I don’t feel like you actually read the process I wrote, since you write as if I didn’t emphasize the need for the ability to do the restore. Please go read it and then come back and consider editing what you wrote to be a truthful statement regarding my instructions. As it is, I feel like you are 'splaining at me without doing me the courtesy of bothering to read what I wrote.
However, I have added many more additional warnings, including one at the top, in excess of warnings in this post which has been for five years and continues to be the canonical location for instructions on this migration process.
First of all, thank you for trying to clear this “jungle” for us, adventurers , i’ll probably be in your step in a few days…

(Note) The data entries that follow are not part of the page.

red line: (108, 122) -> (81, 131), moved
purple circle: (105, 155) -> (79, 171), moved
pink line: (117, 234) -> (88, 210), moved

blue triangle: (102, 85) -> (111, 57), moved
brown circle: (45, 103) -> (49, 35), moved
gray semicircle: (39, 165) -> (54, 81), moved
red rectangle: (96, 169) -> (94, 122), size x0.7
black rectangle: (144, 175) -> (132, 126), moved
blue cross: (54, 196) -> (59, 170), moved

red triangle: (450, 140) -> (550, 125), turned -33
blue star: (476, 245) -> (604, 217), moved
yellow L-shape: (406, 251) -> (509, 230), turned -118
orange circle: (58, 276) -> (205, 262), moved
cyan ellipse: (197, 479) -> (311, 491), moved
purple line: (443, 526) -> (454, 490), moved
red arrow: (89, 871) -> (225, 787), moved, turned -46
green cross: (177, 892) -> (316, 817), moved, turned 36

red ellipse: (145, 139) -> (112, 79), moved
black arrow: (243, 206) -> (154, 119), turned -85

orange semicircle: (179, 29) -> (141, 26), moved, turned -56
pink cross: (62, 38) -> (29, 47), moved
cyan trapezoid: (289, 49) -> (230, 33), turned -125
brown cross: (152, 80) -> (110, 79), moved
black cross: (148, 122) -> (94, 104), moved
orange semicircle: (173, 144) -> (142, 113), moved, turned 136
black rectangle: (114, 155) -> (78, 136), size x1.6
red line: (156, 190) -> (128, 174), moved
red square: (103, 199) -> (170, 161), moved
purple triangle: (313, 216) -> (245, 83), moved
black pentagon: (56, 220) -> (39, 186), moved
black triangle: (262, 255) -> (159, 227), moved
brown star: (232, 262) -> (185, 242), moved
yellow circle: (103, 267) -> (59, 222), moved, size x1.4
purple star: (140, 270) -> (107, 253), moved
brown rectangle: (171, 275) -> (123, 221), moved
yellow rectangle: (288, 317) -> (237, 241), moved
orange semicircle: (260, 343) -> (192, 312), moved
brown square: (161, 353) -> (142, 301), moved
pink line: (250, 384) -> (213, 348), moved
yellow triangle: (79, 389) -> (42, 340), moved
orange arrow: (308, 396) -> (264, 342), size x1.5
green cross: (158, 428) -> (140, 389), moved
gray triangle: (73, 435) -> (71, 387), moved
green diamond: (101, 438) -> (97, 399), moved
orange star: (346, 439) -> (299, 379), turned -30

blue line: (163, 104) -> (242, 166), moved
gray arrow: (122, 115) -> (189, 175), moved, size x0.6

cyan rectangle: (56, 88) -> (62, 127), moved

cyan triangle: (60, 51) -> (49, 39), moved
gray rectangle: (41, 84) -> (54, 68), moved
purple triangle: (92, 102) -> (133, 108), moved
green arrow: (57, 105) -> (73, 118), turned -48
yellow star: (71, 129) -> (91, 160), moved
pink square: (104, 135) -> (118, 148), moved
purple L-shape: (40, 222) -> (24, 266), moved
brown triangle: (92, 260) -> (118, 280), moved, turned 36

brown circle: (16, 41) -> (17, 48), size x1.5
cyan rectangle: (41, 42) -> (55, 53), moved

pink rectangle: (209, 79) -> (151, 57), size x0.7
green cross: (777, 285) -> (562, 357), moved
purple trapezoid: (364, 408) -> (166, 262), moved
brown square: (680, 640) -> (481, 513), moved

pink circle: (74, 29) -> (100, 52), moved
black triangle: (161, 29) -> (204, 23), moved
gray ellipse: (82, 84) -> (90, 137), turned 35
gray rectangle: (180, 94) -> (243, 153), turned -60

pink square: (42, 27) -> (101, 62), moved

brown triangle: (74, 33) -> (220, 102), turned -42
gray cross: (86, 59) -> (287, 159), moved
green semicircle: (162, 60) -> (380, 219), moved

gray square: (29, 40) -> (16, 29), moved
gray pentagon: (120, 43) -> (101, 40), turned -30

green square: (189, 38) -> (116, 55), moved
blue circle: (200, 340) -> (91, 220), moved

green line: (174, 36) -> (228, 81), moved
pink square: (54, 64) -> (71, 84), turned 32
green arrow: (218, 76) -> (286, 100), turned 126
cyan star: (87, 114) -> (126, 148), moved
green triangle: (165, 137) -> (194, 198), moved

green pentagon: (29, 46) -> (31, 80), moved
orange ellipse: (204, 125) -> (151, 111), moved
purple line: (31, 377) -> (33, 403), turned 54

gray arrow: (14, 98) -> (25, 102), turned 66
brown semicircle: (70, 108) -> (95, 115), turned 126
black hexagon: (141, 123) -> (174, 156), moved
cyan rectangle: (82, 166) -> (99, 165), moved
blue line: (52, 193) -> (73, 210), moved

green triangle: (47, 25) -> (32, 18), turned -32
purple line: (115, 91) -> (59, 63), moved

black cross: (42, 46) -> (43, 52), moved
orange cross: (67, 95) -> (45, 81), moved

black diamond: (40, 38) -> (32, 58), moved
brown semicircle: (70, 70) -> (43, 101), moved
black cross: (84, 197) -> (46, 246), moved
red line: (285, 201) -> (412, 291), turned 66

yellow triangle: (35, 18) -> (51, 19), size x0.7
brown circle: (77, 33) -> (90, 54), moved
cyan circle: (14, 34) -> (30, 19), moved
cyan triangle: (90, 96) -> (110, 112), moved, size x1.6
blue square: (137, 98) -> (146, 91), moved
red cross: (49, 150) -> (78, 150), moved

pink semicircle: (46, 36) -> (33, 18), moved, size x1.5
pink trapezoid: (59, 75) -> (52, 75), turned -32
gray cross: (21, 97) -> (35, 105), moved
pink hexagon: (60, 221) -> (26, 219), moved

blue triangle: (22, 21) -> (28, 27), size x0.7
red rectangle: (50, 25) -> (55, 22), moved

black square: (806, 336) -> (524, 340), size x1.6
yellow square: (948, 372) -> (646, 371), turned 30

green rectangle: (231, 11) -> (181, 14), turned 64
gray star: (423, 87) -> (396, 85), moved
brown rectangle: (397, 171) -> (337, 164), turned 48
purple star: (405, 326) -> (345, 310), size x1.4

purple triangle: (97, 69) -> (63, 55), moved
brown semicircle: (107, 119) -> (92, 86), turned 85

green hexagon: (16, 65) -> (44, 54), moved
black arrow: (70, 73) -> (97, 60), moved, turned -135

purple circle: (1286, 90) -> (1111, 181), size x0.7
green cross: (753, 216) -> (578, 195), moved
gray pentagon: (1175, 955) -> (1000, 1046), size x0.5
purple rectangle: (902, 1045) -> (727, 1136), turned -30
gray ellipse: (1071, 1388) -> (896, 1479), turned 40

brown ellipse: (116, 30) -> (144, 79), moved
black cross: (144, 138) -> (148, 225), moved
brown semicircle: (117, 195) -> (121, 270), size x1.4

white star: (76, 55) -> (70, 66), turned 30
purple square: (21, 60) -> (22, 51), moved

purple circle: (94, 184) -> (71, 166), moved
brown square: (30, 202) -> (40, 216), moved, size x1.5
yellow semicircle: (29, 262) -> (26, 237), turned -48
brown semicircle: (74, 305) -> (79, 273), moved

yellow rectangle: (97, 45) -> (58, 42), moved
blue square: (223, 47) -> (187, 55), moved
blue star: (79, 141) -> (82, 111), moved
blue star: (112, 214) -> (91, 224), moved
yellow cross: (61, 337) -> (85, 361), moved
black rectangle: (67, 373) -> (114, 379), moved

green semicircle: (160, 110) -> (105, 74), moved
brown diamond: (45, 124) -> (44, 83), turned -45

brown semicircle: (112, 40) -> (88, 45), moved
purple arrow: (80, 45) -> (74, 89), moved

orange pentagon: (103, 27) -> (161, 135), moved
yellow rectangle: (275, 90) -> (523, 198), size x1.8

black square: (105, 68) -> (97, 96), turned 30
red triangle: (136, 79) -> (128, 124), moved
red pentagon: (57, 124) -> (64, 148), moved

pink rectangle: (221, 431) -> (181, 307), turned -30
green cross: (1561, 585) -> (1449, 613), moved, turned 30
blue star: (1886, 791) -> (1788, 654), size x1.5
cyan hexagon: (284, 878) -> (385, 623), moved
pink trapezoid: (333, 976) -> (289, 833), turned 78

What is in the multisite.yml file ?
I recently setup a self-hosted Discourse forum on a VPS. Uploads are being stored on Wasabi. Same for backups. Everything is hosted at Linode.
I used the standalone template and found the setup to be a breath of fresh-air compared to other software. It was sublime! A pure joy. I wish every open source project paid as much attention to install and setup as Discourse did.
Here the thing tough. I have a dedicated PostgreSQL running on a separate server only accessible via an RFC-1918 address that isn’t accessible to the Internet that I’d like Discourse to use. I’m not a huge fan of database servers running on the same server as the web/ application server.
So is there any way to separate the standalone database and move that over to my dedicated database cluster?
I’m assuming all I’ll need to do is to do a pgdump of the Discourse database, move it over to my dedicated database and restore, followed by a postgres vacuum analyze all tables after the restore/ import and then just point the Discourse app to the new database across the wire?
But I can’t seem to find where the database credentials are stored. I looked in app.yml but there doesn’t appear to be any database entries and when I looked in the …/templates/ folder none of the yml files had any database credentials it doesn’t look like.
If there are no credentials normally for the built-in postgres database is there a way to run a pgdump and dump the database from the standalone container?